Ему нравилось в Энни то, что она никогда не притворялась. Если говорила «да» – это действительно было «да», а «нет» – «нет». Не то что его бывшая женушка. С Энни ему не приходилось ни в чем сомневаться. Во всяком случае, в вопросах секса.

– Пойдем в спальню? – прошептала она, покрывая поцелуями его шею. Когда она добралась до мочки уха, Рик почувствовал страшное возбуждение.

– А почему не здесь? На полу, прямо перед стариком Оле. По-моему, совсем неплохо.

Энни взглянула на овальную фотографию под стеклом. Седовласый старик с белой бородой, ниспадавшей на черный сюртук, хмуро смотрел на них, словно хотел сказать: «И думать об этом не смей, мальчишка».

– Сомневаюсь, что старику Оле понравилось бы, если бы мы стали заниматься любовью прямо у него под носом, – заметила Энни, подтверждая словами то, о чем подумал Рик.
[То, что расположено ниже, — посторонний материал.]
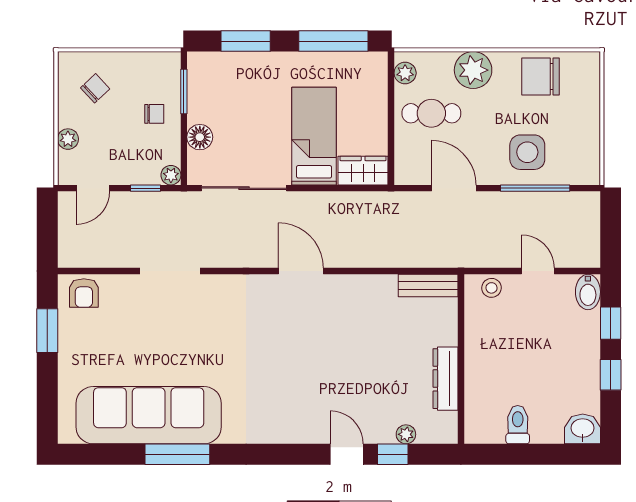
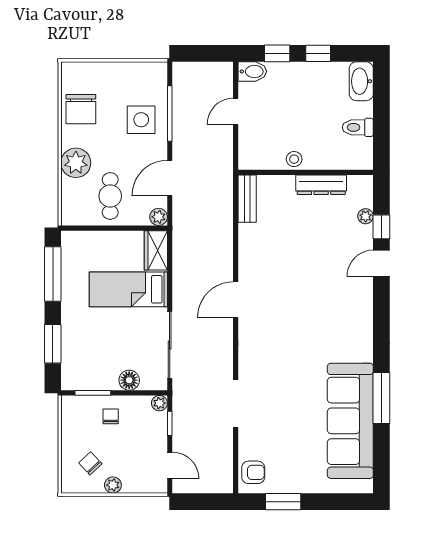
plant: (405, 73) -> (159, 217), moved
plant: (68, 139) -> (113, 485), moved
stool: (492, 288) -> (294, 159), moved
washbasin: (583, 429) -> (361, 81), width x1.38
– А я думаю, ему будет приятно созерцать твою попку вместо шляпы бабки Клем.

– Чьей шляпы?

– Моей двоюродной бабушки Клементины.

И Рик принялся стягивать с Энни юбку. Она не попыталась его остановить, и юбка с тихим шорохом упала на пол. На Энни оказались ярко-зеленые трусики из какой-то прозрачной сверкающей материи, почти ничего не скрывавшие. Рик рывком притянул ее к себе.

– У нее такой вид, будто на голове лежит какая-то дохлятина.

Расхохотавшись, Энни запустила руки под пояс шорт Рика.

– Как тебе не стыдно! Такие шляпы тогда были последним писком моды... Ой, что это тут у нас?